ECONOMIC IDEAL – TEHRAN (Tasnim) – A financial channel that the European Union has devised to continue trade with Iran and neutralize the US sanctions against Tehran has faced a new obstacle, as the EU member states are reportedly reluctant to host the new financial structure.
The Financial Times quoted EU diplomats as saying that several hurdles remained to putting the financial channel into practice, including the reluctance of member states to host the new financial structure.
During European Commission meetings last week to prepare a response to the US sanctions, officials discussed how no member state was willing to host the base for the new Iran set-up, diplomats said.

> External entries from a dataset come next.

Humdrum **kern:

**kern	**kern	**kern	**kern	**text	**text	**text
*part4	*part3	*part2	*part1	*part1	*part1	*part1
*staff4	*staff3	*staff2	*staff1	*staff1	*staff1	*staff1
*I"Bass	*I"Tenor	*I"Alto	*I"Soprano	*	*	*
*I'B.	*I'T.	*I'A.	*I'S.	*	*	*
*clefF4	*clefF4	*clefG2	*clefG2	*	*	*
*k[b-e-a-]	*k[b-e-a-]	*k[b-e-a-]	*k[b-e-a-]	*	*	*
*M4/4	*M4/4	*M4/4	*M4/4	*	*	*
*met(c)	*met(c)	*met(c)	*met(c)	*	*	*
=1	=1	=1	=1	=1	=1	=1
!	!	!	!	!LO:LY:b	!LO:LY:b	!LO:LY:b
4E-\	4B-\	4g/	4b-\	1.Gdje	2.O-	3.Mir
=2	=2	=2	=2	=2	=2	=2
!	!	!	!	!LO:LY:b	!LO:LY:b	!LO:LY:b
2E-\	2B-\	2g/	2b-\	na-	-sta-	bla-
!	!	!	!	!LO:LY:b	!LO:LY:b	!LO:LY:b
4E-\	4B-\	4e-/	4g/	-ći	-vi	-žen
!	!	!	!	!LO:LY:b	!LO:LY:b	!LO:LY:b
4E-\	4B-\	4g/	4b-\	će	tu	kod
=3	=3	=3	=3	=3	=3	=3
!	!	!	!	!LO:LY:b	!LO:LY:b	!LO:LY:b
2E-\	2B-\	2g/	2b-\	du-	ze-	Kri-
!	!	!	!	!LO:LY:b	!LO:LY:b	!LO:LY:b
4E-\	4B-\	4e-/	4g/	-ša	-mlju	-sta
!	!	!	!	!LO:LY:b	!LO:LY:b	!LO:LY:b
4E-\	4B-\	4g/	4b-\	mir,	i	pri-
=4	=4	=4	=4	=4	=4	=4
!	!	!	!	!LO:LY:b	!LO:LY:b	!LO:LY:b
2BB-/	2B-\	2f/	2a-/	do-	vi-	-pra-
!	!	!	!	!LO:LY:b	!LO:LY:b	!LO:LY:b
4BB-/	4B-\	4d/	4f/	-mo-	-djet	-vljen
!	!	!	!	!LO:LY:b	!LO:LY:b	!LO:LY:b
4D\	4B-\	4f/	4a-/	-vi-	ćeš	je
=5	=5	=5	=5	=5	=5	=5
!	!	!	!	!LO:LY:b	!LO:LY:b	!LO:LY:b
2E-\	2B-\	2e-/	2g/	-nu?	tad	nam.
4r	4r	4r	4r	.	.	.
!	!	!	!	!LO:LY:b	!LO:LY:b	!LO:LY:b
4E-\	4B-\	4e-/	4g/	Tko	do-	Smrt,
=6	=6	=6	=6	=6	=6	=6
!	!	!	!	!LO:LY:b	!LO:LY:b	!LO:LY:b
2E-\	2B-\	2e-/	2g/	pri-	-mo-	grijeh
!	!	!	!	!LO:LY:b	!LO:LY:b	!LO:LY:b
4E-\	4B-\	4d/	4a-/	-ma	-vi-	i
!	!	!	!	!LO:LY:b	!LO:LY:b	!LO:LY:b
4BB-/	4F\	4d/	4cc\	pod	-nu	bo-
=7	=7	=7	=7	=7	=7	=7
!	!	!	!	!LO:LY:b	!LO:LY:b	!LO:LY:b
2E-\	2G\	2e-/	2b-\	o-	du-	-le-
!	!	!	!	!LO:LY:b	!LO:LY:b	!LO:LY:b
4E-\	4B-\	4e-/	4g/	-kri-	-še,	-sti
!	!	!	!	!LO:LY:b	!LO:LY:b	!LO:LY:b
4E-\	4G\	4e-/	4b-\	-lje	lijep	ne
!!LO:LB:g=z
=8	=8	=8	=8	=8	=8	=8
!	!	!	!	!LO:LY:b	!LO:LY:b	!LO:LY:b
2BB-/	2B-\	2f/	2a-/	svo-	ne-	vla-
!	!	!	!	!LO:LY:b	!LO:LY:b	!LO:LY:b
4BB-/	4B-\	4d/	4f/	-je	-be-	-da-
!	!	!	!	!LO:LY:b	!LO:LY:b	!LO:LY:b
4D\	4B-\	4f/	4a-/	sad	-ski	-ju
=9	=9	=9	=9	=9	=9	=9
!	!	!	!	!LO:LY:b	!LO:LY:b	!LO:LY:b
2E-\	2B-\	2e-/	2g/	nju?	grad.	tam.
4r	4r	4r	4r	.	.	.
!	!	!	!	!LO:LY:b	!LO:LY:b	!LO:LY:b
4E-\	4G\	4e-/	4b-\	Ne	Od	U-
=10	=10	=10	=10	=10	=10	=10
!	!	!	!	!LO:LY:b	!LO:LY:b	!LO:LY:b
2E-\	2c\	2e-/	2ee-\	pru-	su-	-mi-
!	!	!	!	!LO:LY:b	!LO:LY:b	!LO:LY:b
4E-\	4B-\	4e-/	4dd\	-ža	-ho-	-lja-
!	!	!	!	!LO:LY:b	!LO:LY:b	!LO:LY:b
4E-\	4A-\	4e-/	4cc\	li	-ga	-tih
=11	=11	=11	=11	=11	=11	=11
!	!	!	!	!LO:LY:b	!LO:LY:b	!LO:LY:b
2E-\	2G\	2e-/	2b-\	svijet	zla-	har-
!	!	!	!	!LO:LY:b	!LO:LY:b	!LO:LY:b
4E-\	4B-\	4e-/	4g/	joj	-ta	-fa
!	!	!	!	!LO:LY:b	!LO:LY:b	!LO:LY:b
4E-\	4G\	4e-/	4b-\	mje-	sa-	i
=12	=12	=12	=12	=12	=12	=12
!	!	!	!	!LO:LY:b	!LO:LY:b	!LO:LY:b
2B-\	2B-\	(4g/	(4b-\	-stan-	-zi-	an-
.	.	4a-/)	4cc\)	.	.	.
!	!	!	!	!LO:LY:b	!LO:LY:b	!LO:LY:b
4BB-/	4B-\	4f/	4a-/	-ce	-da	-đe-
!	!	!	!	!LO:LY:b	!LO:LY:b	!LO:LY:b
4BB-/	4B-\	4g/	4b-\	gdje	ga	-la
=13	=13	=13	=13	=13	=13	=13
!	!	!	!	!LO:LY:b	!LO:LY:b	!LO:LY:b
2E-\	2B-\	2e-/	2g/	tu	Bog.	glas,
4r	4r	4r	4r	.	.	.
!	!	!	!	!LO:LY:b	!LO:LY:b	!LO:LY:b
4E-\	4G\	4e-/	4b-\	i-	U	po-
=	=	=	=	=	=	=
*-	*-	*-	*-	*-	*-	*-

“No EU government wants to cross the US by having the SPV,” an official said, referring to the “special purpose vehicle” that Europeans want to set up to process Iran’s import and export payments once the fresh round of US sanctions against Iran would come into force on November 4.
“(EU) member states are not exactly queueing up for it,” another diplomat told FT.
European diplomats say the EU countries fear the US could punish them politically or even with extra sanctions for hosting the financial mechanism that helps Iran avert the sanctions.
However, the European diplomats stressed that the work to defy the US could yet yield a result before the latest sanctions are restored, or shortly after.
The EU has also activated a law to forbid its companies from complying with US sanctions, though many big European companies have decided to pull back from Iran, rather than risk Washington’s wrath.
EU countries led by France, Germany and Britain -signatories to the 2015 Iran nuclear deal- want to enable non-US trade with Iran to continue in defiance of Washington.
US Secretary of State Mike Pompeo claimed last month that the ‘special purpose vehicle’ plan was “one of the most counterproductive measures imaginable for regional global peace and security”.
In late September, Iranian Deputy Foreign Minister Abbas Araqchi made it clear for Europeans that their proposed mechanism for neutralizing the US oil and banking sanctions against Iran must be fully or partly carried out by November 4.
Even if not fully in force, at least the framework of the European mechanism for sustained trade with Iran under the fresh round of American sanctions must be defined until November 4 and part of it should be working, Araqchi said.
On May 8, US President Donald Trump pulled his country out of the JCPOA, which was achieved in Vienna in 2015 after years of negotiations among Iran and the Group 5+1 (Russia, China, the US, Britain, France and Germany).
The US has also re-imposed sanctions on Iran and has devised a new wave of economic sanctions, which are aimed at pushing Iran’s oil exports down to zero.